足立 真一のTriton Blog

株式投資の実践、グローバルな視点での投資戦略。
銘柄選択は、成長株、中・小型株、新興市場株にバイアスを置く。

任天堂の決算を読む

2009-02-02 21:02:57 | 株式

先週木曜日、任天堂(7974)が決算を発表した。

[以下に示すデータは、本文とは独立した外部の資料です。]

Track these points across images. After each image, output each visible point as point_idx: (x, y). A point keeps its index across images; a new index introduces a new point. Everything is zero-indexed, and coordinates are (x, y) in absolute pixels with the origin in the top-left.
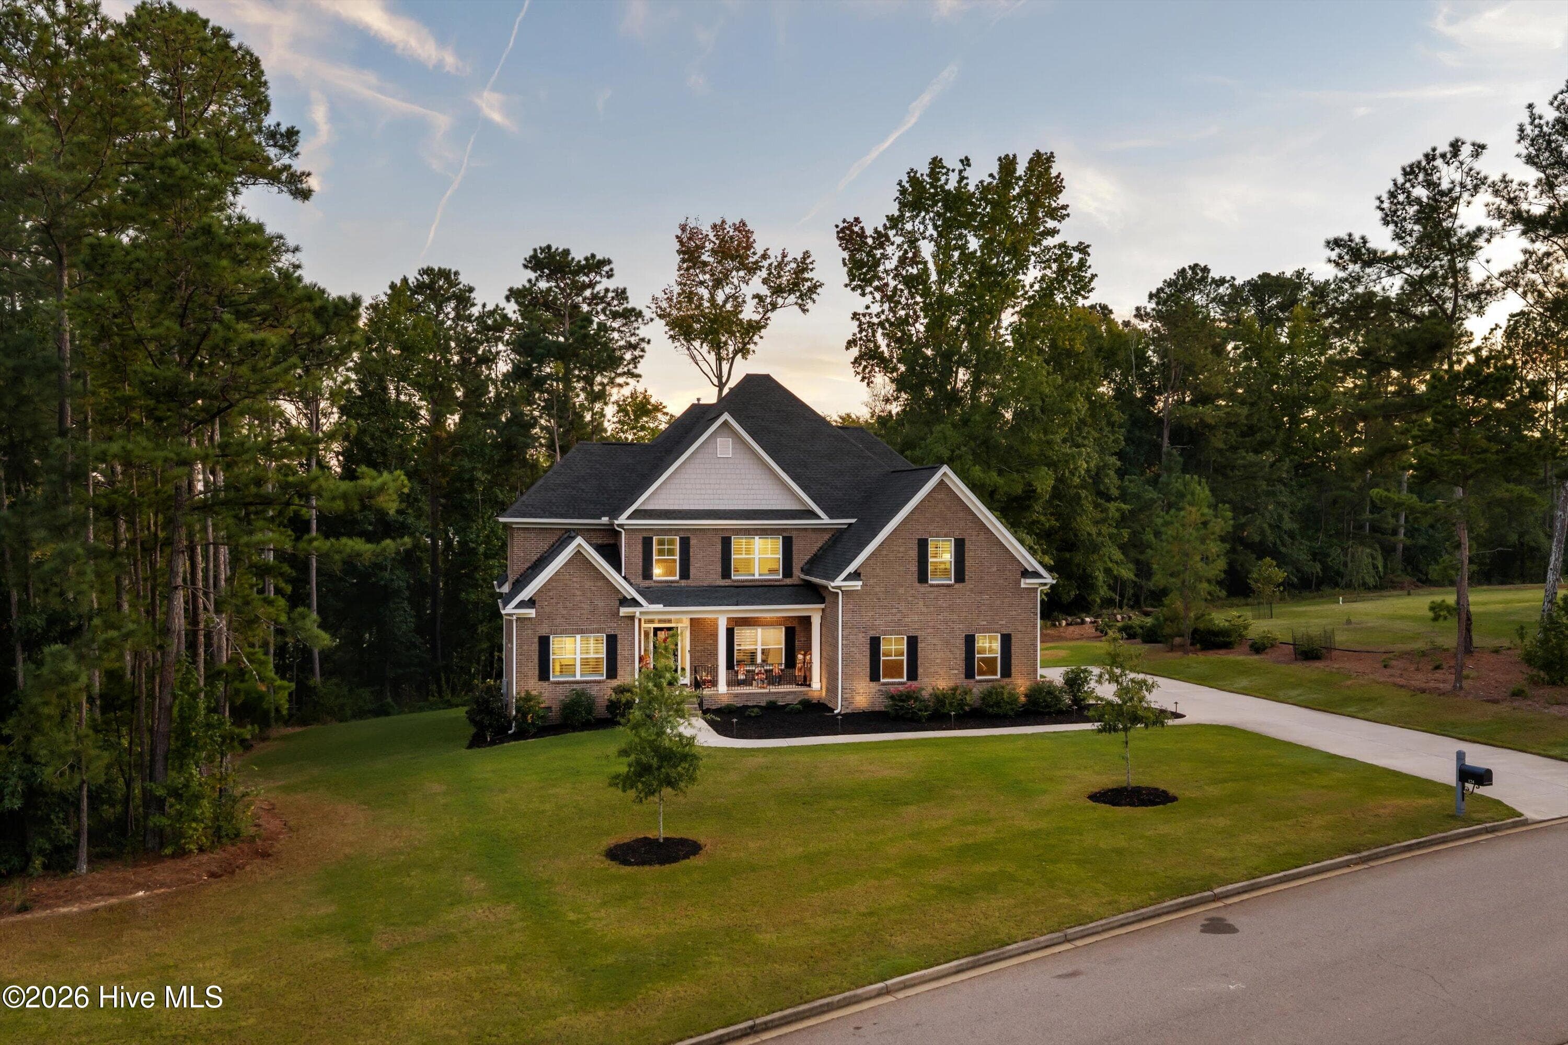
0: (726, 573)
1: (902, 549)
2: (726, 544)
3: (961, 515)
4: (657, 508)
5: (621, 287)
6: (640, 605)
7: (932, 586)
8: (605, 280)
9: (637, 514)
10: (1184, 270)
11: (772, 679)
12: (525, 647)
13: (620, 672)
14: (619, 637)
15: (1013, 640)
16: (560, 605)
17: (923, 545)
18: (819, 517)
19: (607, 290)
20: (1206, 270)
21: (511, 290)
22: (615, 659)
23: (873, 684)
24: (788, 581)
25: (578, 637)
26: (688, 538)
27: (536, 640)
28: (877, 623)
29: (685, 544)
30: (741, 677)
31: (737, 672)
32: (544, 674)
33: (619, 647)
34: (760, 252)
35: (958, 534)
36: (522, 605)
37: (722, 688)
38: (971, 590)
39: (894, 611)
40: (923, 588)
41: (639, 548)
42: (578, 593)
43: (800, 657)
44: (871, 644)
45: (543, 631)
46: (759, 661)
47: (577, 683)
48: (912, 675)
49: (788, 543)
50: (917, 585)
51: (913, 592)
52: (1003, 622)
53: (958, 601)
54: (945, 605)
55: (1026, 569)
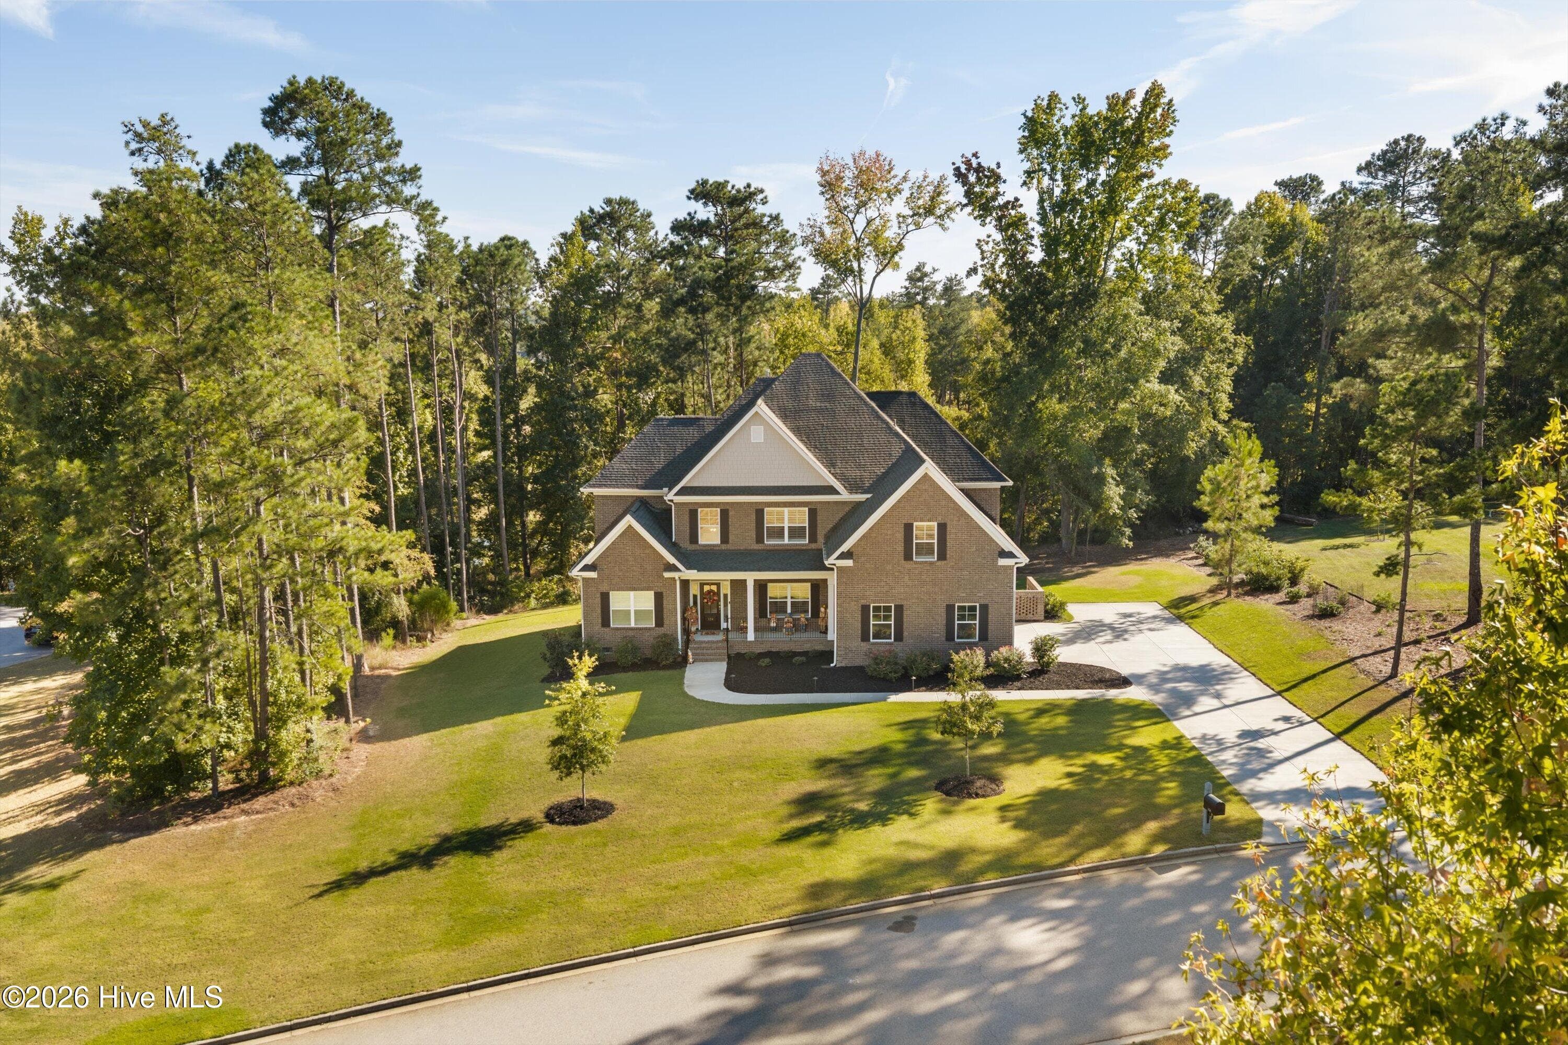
0: (760, 539)
1: (890, 533)
2: (759, 513)
3: (943, 503)
4: (701, 485)
5: (774, 213)
6: (679, 570)
7: (916, 563)
8: (760, 207)
9: (684, 491)
10: (1396, 142)
11: (797, 627)
12: (590, 601)
13: (666, 622)
15: (990, 610)
17: (908, 528)
18: (840, 493)
19: (764, 215)
20: (1421, 140)
21: (675, 221)
22: (662, 610)
23: (863, 644)
24: (813, 546)
25: (632, 593)
27: (599, 595)
28: (867, 593)
29: (725, 515)
30: (773, 624)
31: (769, 620)
32: (606, 622)
34: (901, 175)
35: (939, 519)
36: (586, 568)
37: (751, 636)
38: (953, 567)
39: (883, 583)
40: (908, 565)
41: (687, 518)
42: (631, 559)
43: (822, 610)
44: (862, 610)
46: (789, 611)
47: (632, 629)
48: (899, 637)
49: (813, 514)
50: (903, 562)
51: (899, 568)
52: (981, 595)
53: (940, 576)
54: (928, 579)
55: (1003, 550)
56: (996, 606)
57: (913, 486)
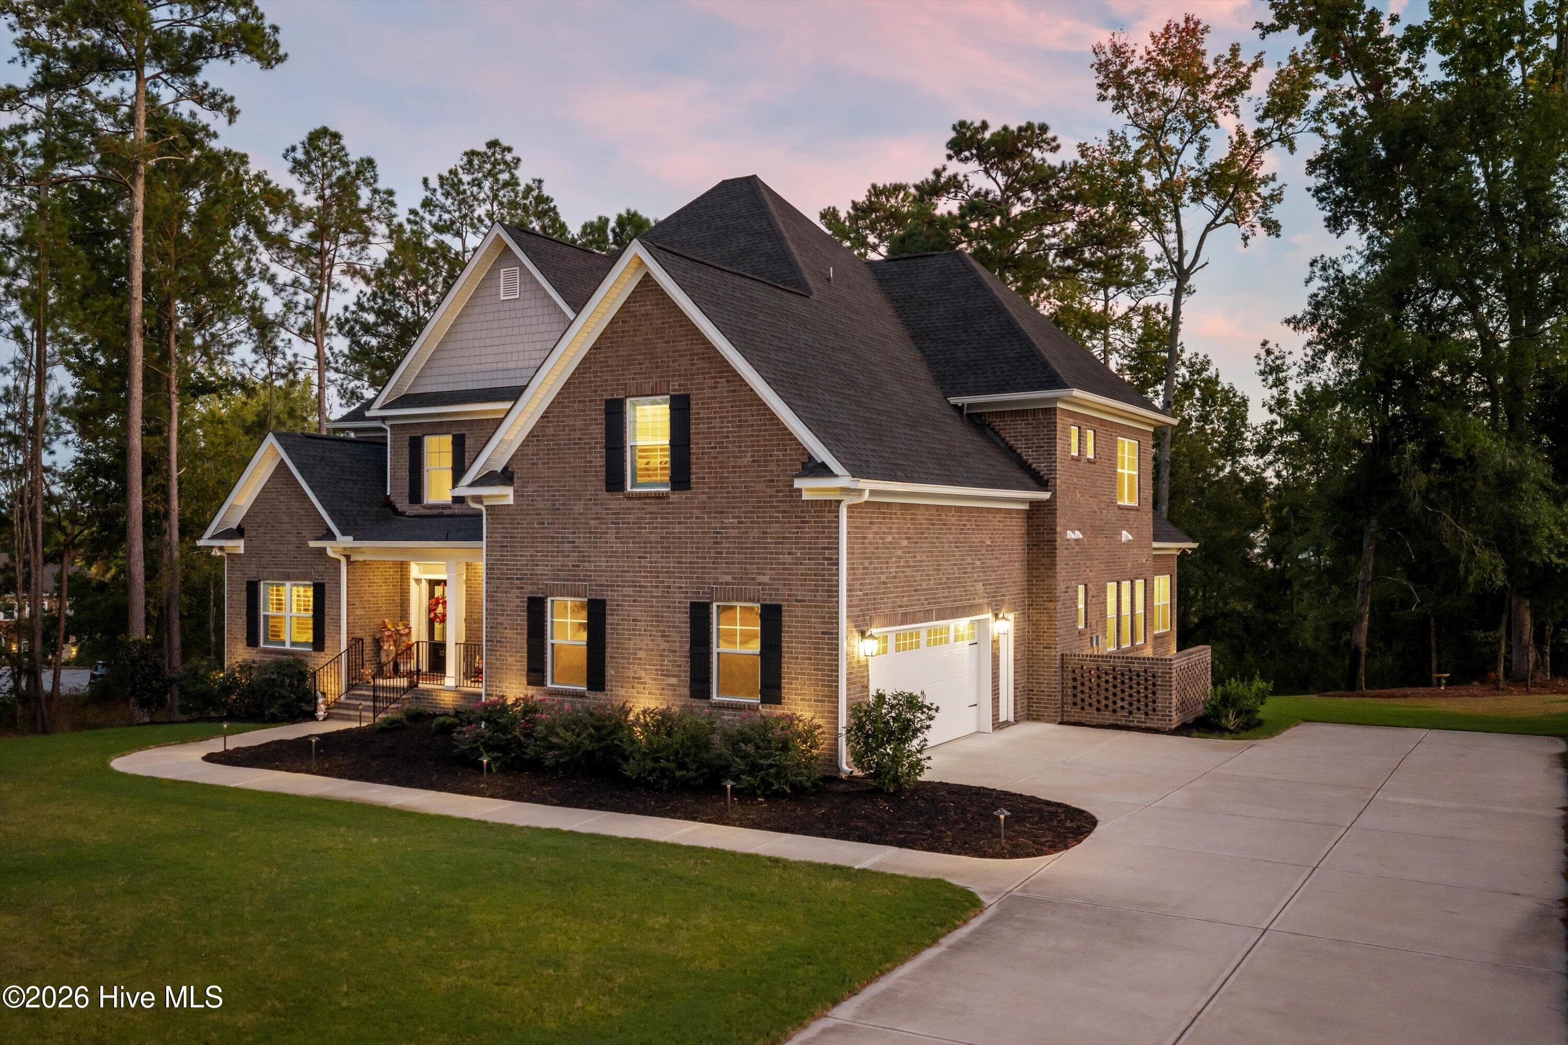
1: (579, 423)
3: (682, 345)
4: (428, 390)
6: (334, 537)
7: (630, 497)
9: (402, 402)
12: (235, 597)
13: (327, 641)
14: (327, 587)
15: (786, 619)
16: (268, 537)
17: (615, 413)
22: (323, 619)
23: (532, 691)
25: (288, 584)
26: (462, 437)
27: (245, 587)
28: (539, 570)
29: (460, 446)
32: (253, 637)
33: (327, 602)
35: (675, 385)
36: (228, 534)
37: (450, 680)
38: (703, 507)
40: (614, 502)
41: (406, 453)
42: (286, 519)
44: (529, 610)
45: (251, 574)
47: (286, 653)
48: (597, 680)
50: (604, 495)
51: (598, 509)
52: (765, 579)
53: (678, 529)
54: (653, 538)
55: (811, 458)
56: (799, 611)
57: (622, 307)
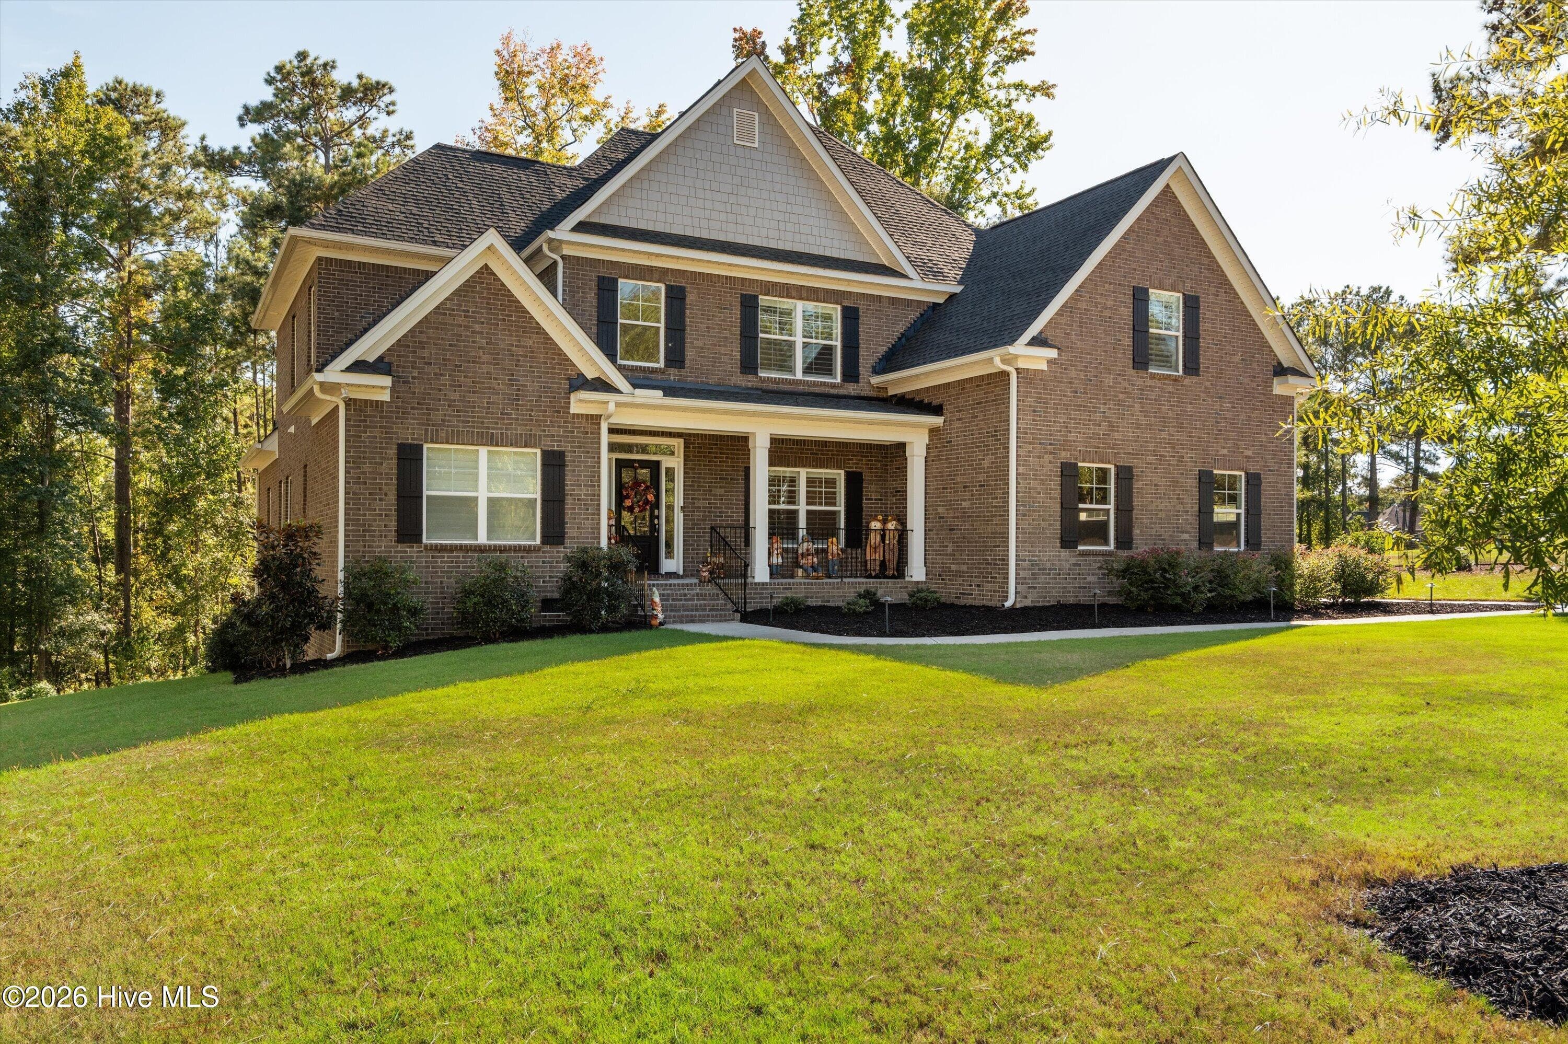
0: (749, 365)
1: (1109, 303)
2: (749, 305)
3: (1193, 254)
4: (624, 223)
6: (614, 391)
7: (1153, 376)
8: (383, 116)
9: (586, 227)
12: (367, 467)
13: (571, 531)
14: (569, 457)
15: (1264, 483)
16: (446, 380)
17: (1140, 298)
18: (904, 276)
21: (247, 109)
22: (561, 501)
23: (1065, 554)
24: (851, 389)
25: (483, 451)
26: (682, 290)
27: (392, 452)
28: (1071, 436)
29: (676, 297)
32: (409, 528)
33: (569, 479)
35: (1188, 286)
36: (359, 366)
37: (761, 573)
39: (1098, 416)
40: (1138, 379)
41: (592, 297)
42: (486, 358)
44: (1064, 476)
45: (408, 433)
46: (802, 533)
47: (481, 549)
48: (1124, 541)
49: (851, 317)
50: (1131, 372)
51: (1126, 384)
52: (1249, 453)
53: (1189, 408)
54: (1171, 414)
55: (1280, 364)
56: (1271, 478)
57: (1148, 208)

翌日には岩田社長が出席して機関投資家・アナリスト向け説明会を開催した。

その模様は同社のウェブ・サイト上でも動画で公開された。

決算発表では久しぶりに通期の業績を売上2兆円→18200億円、営業利益6300億円→5300億円、経常利益5800億円→3700億円に減額した。

主な理由は円高であるが、これまで円高下でも増額修正してきただけに、今回の業績修正は株価に大きなインパクトを与えた。

3四半期の説明会には通常は岩田社長が出席しないが、今回はトップが直接に足元の状況、そして「なぜ減額した?」の説明を行った。

減額修正したとはいえ売上+8.8%、営業利益+8.8%と史上最高を更新する。

減額のおもな要因は為替が円高になったために売上がその分だけ減ったことと、為替差損が出たかことが大きな理由であった。

今回の決算発表後、株価が売られたのは、①これまでは増額修正されるのが通例であったが久しぶりに減額された②Wiiの販売計画が100万台減額されたーということである。

投資家の同社に対しての期待感の目線の高さが、株価の人気を支えてきたが、今回は失望感が大きかった。

現在の日本企業では任天堂のようにイノベーションで成長を続け、日本のハイテクの強さを世界に誇示できるところは知らない。しかし現在の市場の人気は中、長期の成長力よりも足元の動きを重視する。

アナリストは決算発表後も「買い」という評価を据え置くところが大半である。アナリストの視点と市場の視点の食い違いが出てきた代表的なケースである。株価は当面は波乱を繰り返しそうだ。